*** TEXT SEGMENT ***

I've seen on makeuseof.com that we could hard-sub a video thanks to the "Forced only" option.
On Ubuntu 10.04 amd64, I don't have any checkbox for this option while importing SRT file. I've got the checkbox for "subtitles" I add by clicking on the "+ Subtitle" button, but it seems to be useless (I had a video_name.srt next to my video_name.m4v video file to re-encode).
Is Handbrake now supporting only soft subbing ? Or is this the Ubuntu interface that's bugging ?
OK, I think I 've understood something : when using the "+ Subtitle" button, HandBrake will search on Source the subtitles corresponding to the language selected. In my case, the source has no subtitle so it won't have anything to merge with the video.
I tried with Avidemux, it work well, but it also adds a shadow to the subtitles... and it make it bad, so the subtitles looks very bad. Can we tell Avidemux to DO NOT add shadow to the subtitles ?
I'm stupid or is HandBrake doesn't support Hard-subbing anymore ?
I've done a MKV from my video and added the subtitles to the MKV. Then, I selected the newly created MKV in HandBrake, it recognize my subtitle but I don't have the checkboxes for "Burned in" and "Forced Only". WTF ?!
I just have tried on HandBrake 0.9.5 on Mac OS X and there is the same problem, so HandBrake is not supported Hard-subbing anymore. Yeay ! -_-
Does anyone knows an app that allows to merge the subtitles with the video, with options on the subtitles if possible (like font-color, font-style, background color, etc...) ?
As I said before, I already have tried AviDemux.
Handbrake should still support hard subbing. Forced Only means that it only shows a subtitle when necessary, like if its a scene in an English movie where some French people are talking, it would show subs only for the French.
I'm doing a screencast with subs in it, as annotations.
The best would be to select my video (the screen capture), then add a subtitle as a SRT file.
But I can add my video and my subtitle in a MKV and then select the MKV file as Source on HandBrake, if needed.
Okay, thats something that handbrake doesn't really support. It can do hardsubs only if its being ripped from a dvd along with the video stream.

*** End of TEXT SEGMENT ***

→ **ACTIVITY**: From the forum thread about hard-subbing in HandBrake, reproduce the passage starting with "I've seen on" and going on through "file to re-encode).". Work only from the forum thread about hard-subbing in HandBrake.

*** SUPPLIED ENTRIES ***

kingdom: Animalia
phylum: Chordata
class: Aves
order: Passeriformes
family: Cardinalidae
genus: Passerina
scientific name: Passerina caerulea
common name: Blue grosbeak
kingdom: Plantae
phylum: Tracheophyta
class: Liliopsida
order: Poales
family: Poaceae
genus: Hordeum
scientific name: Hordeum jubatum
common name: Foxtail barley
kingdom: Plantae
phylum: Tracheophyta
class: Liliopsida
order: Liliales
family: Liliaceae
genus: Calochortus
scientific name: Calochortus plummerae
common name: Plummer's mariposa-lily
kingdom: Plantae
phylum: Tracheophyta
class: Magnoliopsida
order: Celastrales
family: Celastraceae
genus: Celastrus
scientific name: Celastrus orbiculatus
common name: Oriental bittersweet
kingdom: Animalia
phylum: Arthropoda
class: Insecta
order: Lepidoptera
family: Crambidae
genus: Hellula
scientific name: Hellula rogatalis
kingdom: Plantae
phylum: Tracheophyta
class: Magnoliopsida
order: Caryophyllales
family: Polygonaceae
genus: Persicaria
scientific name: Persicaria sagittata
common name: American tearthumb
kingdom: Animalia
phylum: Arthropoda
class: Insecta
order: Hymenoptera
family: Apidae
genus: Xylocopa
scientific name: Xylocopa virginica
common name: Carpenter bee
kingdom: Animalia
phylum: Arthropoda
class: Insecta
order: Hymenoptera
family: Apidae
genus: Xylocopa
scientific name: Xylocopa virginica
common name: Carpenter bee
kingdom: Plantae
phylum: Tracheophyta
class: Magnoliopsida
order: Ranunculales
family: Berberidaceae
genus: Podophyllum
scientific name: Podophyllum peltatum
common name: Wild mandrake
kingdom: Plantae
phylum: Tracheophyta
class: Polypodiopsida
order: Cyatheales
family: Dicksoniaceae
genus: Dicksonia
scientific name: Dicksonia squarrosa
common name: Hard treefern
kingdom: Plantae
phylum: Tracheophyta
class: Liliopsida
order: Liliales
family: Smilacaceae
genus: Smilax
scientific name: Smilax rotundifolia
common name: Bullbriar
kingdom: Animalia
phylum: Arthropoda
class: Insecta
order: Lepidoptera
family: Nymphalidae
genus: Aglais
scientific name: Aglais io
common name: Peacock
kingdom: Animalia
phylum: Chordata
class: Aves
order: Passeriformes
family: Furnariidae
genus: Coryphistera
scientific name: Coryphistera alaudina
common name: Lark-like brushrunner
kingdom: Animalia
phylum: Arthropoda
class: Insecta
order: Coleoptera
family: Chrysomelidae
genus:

*** End of SUPPLIED ENTRIES ***

→ **OUTPUT OF THE TASK**:
I've seen on makeuseof.com that we could hard-sub a video thanks to the "Forced only" option.
On Ubuntu 10.04 amd64, I don't have any checkbox for this option while importing SRT file. I've got the checkbox for "subtitles" I add by clicking on the "+ Subtitle" button, but it seems to be useless (I had a video_name.srt next to my video_name.m4v video file to re-encode).